- TASK DETAILS
Search through the entries for the word "linecap" and copy every line that has it.

- EXTRACTED MATERIAL
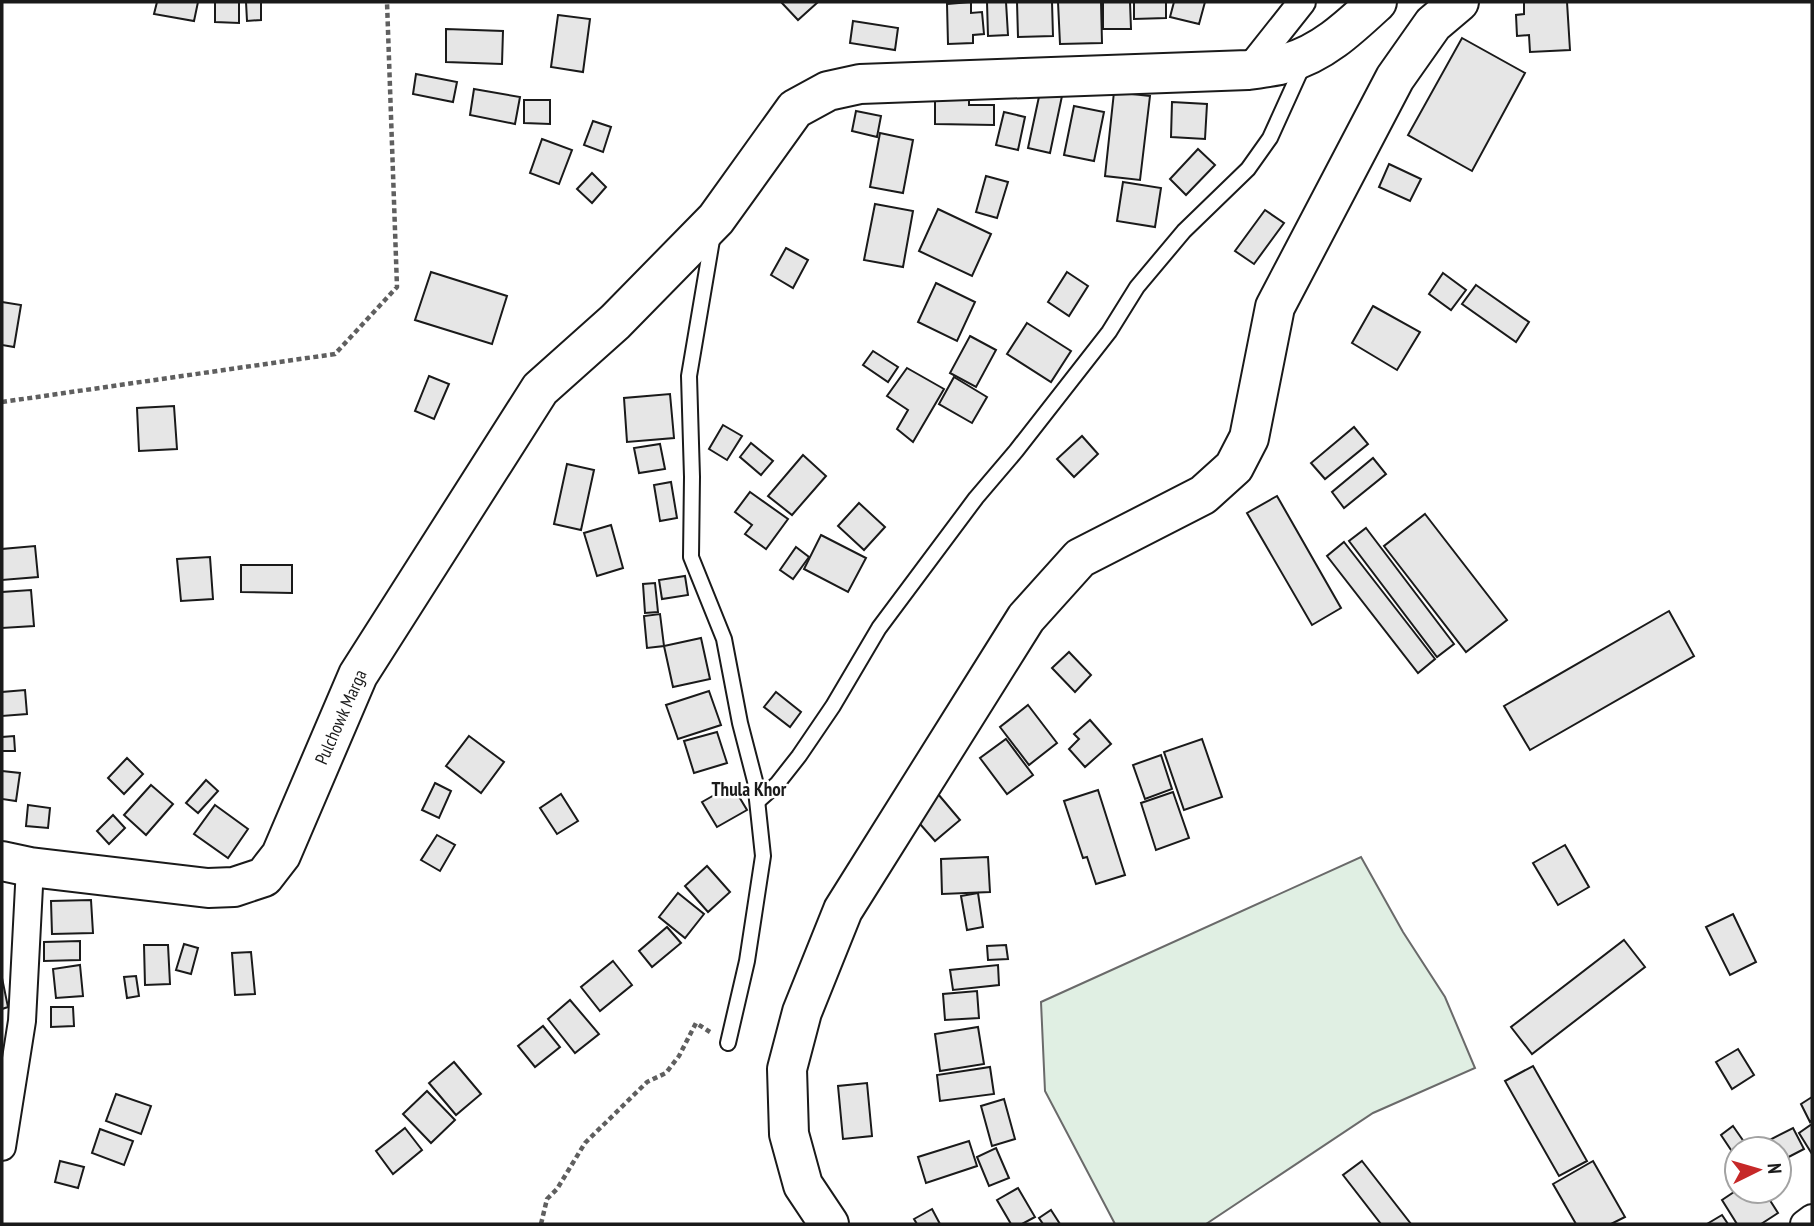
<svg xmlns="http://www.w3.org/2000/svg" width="1814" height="1226" viewBox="0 0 1814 1226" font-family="'PT Sans Narrow',sans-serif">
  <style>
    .green { fill: #e0efe3; stroke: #6a6a6a; stroke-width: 2 }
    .building { fill: #e6e6e6; stroke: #1a1a1a; stroke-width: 2 }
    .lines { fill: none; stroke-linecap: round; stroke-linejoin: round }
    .lane-casing { stroke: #1a1a1a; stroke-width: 18 }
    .street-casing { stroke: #1a1a1a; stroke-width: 30 }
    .secondary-casing { stroke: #1a1a1a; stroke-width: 42 }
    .path { stroke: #5f5f5f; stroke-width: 4.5; stroke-dasharray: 5 3.5; stroke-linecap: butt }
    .lane { stroke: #fff; stroke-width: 14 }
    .street { stroke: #fff; stroke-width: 26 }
    .secondary { stroke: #fff; stroke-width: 38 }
    .labels { text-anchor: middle; stroke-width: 5; stroke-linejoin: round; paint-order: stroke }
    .street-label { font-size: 18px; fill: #1a1a1a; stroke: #fff }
    .neighbourhood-label { font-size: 19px; font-weight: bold; fill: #1a1a1a; stroke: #fff }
  </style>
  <rect width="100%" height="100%" fill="#fff"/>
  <polygon class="green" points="1361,857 1403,932 1445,997 1475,1068 1373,1113 1206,1224 1115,1224 1045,1091 1041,1002"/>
  <g class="building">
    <polygon points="157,2 198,2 194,21 154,14"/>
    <polygon points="215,2 239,2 239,23 215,22"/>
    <polygon points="246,2 261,2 261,20 247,21"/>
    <polygon points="781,2 818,2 798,20"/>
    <polygon points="971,2 971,13 982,12 984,34 973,35 973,43 948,44 947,4"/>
    <polygon points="987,2 1006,2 1008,35 988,36"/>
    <polygon points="1017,2 1052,2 1053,36 1018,37"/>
    <polygon points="1058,2 1101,2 1102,43 1060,44"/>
    <polygon points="1103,2 1130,2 1131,29 1103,29"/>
    <polygon points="1134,2 1166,2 1166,18 1134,19"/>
    <polygon points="1174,2 1205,2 1199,24 1170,17"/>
    <polygon points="1524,2 1567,2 1570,50 1530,52 1529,35 1517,36 1516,15 1524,14"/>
    <polygon points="558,15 590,19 583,72 551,67"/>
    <polygon points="853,21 898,28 895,50 850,43"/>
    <polygon points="446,29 503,31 502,64 446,62"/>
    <polygon points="1462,38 1525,73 1472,171 1408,135"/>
    <polygon points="416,74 457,82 453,102 413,94"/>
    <polygon points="474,89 520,97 515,124 470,115"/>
    <polygon points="935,90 969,90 969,105 994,105 994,125 935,124"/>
    <polygon points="1040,92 1062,96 1050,153 1028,148"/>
    <polygon points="1114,92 1150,96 1140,180 1105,176"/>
    <polygon points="524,100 550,100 550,124 524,123"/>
    <polygon points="1172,102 1207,104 1205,139 1171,137"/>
    <polygon points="1074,106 1104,112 1094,161 1064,155"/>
    <polygon points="856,111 881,116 877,137 852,131"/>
    <polygon points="1004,112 1025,117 1018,150 996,145"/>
    <polygon points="593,121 611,127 603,152 584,145"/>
    <polygon points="880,133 913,140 903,193 870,187"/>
    <polygon points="542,139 572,150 559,184 530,173"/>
    <polygon points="1198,149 1215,165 1186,195 1170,179"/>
    <polygon points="1389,164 1421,179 1410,201 1379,187"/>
    <polygon points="592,173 606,187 592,203 577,189"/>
    <polygon points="986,176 1008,182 997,218 976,212"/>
    <polygon points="1123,182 1161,188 1155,227 1117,221"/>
    <polygon points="875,204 913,211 903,267 864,260"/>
    <polygon points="938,209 991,234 972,276 919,251"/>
    <polygon points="1265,210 1284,223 1254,264 1235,251"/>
    <polygon points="786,248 808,260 793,288 771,275"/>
    <polygon points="431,272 507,296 492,344 415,320"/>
    <polygon points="1067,272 1088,286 1069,316 1048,302"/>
    <polygon points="1443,273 1466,290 1451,310 1429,294"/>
    <polygon points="936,283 975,302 957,341 918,322"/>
    <polygon points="1476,285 1529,322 1516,342 1462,304"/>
    <polygon points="2,302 21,305 14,347 2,345"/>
    <polygon points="1373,306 1420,332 1397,370 1352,343"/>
    <polygon points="1027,323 1071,351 1051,382 1007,354"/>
    <polygon points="970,336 996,350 976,387 950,373"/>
    <polygon points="873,351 898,367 888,382 863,365"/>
    <polygon points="907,368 944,389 913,442 897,429 908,410 887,396"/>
    <polygon points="429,376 449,384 434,419 415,411"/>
    <polygon points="954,377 987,397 972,423 939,404"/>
    <polygon points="670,394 674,438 627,442 624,398"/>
    <polygon points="174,406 177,449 139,451 137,408"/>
    <polygon points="723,425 742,436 727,460 709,449"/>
    <polygon points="1354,427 1368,444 1325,479 1311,463"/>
    <polygon points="1082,436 1098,454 1074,477 1057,459"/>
    <polygon points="751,443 773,461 761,475 740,457"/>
    <polygon points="660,444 665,469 639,473 634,448"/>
    <polygon points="803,455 826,476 792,515 768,496"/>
    <polygon points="1373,458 1386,474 1344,508 1332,492"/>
    <polygon points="567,464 594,470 581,530 554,524"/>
    <polygon points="671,482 677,518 660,521 654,485"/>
    <polygon points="750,492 788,519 766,549 745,534 752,525 735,512"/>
    <polygon points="1277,496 1341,608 1312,625 1247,513"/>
    <polygon points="859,503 885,527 864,550 838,526"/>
    <polygon points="1425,514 1507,620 1466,652 1384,546"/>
    <polygon points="611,525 623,568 597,576 584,533"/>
    <polygon points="1366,528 1454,644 1437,657 1349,541"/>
    <polygon points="821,535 866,558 848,592 804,569"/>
    <polygon points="1344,542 1435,659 1418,673 1327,556"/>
    <polygon points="35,546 38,577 2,580 2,549"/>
    <polygon points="796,547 809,557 793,579 780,570"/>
    <polygon points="210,557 213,599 181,601 177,559"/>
    <polygon points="241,565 292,565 292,593 241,592"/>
    <polygon points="685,576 688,595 662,599 659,580"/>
    <polygon points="655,583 658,612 645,613 643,584"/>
    <polygon points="31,590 34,626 2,628 2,592"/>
    <polygon points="1669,611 1694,656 1530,750 1504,706"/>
    <polygon points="660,614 664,646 647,648 644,616"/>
    <polygon points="701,638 710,679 673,687 664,646"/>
    <polygon points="1069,652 1091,675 1075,692 1052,668"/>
    <polygon points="25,690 27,714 2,716 2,692"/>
    <polygon points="709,691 721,725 678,739 666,705"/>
    <polygon points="776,692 801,712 790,727 764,707"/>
    <polygon points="1028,705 1057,743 1029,765 1000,727"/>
    <polygon points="1090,720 1111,744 1085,767 1069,749 1079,739 1074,734"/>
    <polygon points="717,732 727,763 694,773 684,741"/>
    <polygon points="14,736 15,751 2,751 2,737"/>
    <polygon points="469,736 504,762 481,793 446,766"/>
    <polygon points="1006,739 1033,775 1007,794 980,758"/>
    <polygon points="1202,739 1222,797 1184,810 1164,752"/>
    <polygon points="1161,755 1172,789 1145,799 1133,765"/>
    <polygon points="127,758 143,774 124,794 108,778"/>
    <polygon points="2,771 20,773 16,801 2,799"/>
    <polygon points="206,780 218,791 198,813 186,803"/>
    <polygon points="435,783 451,791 439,818 422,810"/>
    <polygon points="151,785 173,804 146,835 124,815"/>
    <polygon points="732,785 747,810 717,827 702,802"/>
    <polygon points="1098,790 1125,875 1096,884 1087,857 1083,858 1064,801"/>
    <polygon points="1173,792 1189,838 1156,850 1141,803"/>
    <polygon points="561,794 578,821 557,834 540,808"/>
    <polygon points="938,794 960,820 935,841 913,816"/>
    <polygon points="28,805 50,808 48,828 26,826"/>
    <polygon points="215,805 248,829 228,858 194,834"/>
    <polygon points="113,815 125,828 109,844 97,831"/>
    <polygon points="437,835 455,845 440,871 421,860"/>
    <polygon points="1565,845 1589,887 1558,905 1533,863"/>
    <polygon points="988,857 990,892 942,894 941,859"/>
    <polygon points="707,866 730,892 708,912 685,886"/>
    <polygon points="678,893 704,914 685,938 659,917"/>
    <polygon points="978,893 983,927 967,930 961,896"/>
    <polygon points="91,900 93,933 52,934 51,901"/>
    <polygon points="1733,914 1756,962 1730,975 1706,927"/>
    <polygon points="667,927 681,943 652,967 639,951"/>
    <polygon points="1624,940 1645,967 1532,1054 1511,1027"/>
    <polygon points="80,941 80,960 44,961 44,942"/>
    <polygon points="184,944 198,948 191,974 176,970"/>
    <polygon points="144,945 168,945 170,984 145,985"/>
    <polygon points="1006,945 1008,959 988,960 987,946"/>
    <polygon points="251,952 255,994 235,995 232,953"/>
    <polygon points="613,961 632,985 600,1011 581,987"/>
    <polygon points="80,965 83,996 56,998 53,969"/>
    <polygon points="998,965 999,985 953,990 950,970"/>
    <polygon points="136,976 139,996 127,998 124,977"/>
    <polygon points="2,978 8,1007 2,1009"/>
    <polygon points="977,991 979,1018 945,1020 943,994"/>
    <polygon points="570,1000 599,1034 575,1053 548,1019"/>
    <polygon points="51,1007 73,1007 74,1026 51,1027"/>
    <polygon points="543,1026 560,1047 535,1067 518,1046"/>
    <polygon points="978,1027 984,1064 940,1071 935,1034"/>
    <polygon points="1738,1049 1754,1075 1732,1089 1716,1062"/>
    <polygon points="454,1062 481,1094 456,1115 429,1083"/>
    <polygon points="1533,1066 1587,1161 1559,1176 1505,1081"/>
    <polygon points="990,1067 994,1094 940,1101 937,1075"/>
    <polygon points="867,1083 872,1136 843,1139 838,1086"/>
    <polygon points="427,1091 455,1120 431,1143 403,1114"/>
    <polygon points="116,1094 151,1106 141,1134 106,1121"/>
    <polygon points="1812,1097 1812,1120 1810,1122 1801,1104"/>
    <polygon points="1004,1099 1015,1139 992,1146 981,1106"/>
    <polygon points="1812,1124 1812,1154 1799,1133"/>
    <polygon points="1733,1126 1749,1149 1737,1149 1737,1159 1721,1135"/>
    <polygon points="405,1128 422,1150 393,1174 376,1151"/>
    <polygon points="1793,1128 1804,1149 1779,1162 1779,1149 1757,1149 1756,1147"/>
    <polygon points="100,1129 133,1141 124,1165 92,1153"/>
    <polygon points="969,1141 977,1166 926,1183 918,1157"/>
    <polygon points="996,1148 1009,1178 989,1186 977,1157"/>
    <polygon points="60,1161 84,1167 78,1188 55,1182"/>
    <polygon points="1362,1161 1411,1224 1381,1224 1343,1175"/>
    <polygon points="1593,1161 1625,1217 1611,1224 1576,1224 1553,1184"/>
    <polygon points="1018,1188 1035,1217 1022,1224 1011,1224 997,1200"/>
    <polygon points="1737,1190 1764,1191 1778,1213 1761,1224 1737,1224 1722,1200"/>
    <polygon points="932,1209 940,1224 917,1224 914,1219"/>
    <polygon points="1051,1210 1060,1224 1043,1224 1039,1218"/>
    <polygon points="1722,1215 1728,1224 1707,1224"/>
  </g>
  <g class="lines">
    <defs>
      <g id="lane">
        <polyline points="713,234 689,376 692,477 691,557 724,639 740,723 755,781 763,856 747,961 728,1043"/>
        <polyline points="759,800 777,784 799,756 833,706 879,628 976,498 1016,451 1109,332 1137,287 1184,231 1248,169 1270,138 1304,63"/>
      </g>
      <g id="street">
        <polyline points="1248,70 1302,2"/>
        <polyline points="2,1147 22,1021 30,867"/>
        <polyline points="1804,1224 1812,1218"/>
      </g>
      <g id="secondary">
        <path d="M2,861L30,867L208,888L234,887L264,877L281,855L358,675L540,389L615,322L716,219L795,109L828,91L860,84L1248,70C1261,68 1275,67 1287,63C1323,53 1350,27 1377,2"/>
        <polyline points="829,1224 803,1185 789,1134 787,1069 802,1012 843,910 1026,618 1080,558 1203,495 1234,467 1249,438 1275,307 1395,78 1433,24 1459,2"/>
      </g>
    </defs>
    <use href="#lane" class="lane-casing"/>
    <use href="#street" class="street-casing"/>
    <use href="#secondary" class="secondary-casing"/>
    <g class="path">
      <polyline points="2,402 335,354 397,287 387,2"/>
      <polyline points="541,1224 547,1199 557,1189 585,1143 647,1082 666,1073 679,1056 696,1023 710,1032"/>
    </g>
    <use href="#lane" class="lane"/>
    <use href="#street" class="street"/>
    <use href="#secondary" class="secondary"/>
  </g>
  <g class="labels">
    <g class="street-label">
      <text transform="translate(341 717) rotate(-66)" y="6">Pulchowk Marga</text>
    </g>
    <g class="neighbourhood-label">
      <text x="749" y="796">Thula Khor</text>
    </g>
  </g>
  <rect width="1814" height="1226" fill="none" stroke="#1a1a1a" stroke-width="7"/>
  <g transform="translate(1758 1170) rotate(85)"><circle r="33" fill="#ffffff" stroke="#a3a3a3" stroke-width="2"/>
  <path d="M0-5L12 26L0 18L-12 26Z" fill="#c62828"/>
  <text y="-10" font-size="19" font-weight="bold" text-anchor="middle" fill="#1a1a1a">N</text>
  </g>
</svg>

- TASK ANSWER
    .lines { fill: none; stroke-linecap: round; stroke-linejoin: round }
    .path { stroke: #5f5f5f; stroke-width: 4.5; stroke-dasharray: 5 3.5; stroke-linecap: butt }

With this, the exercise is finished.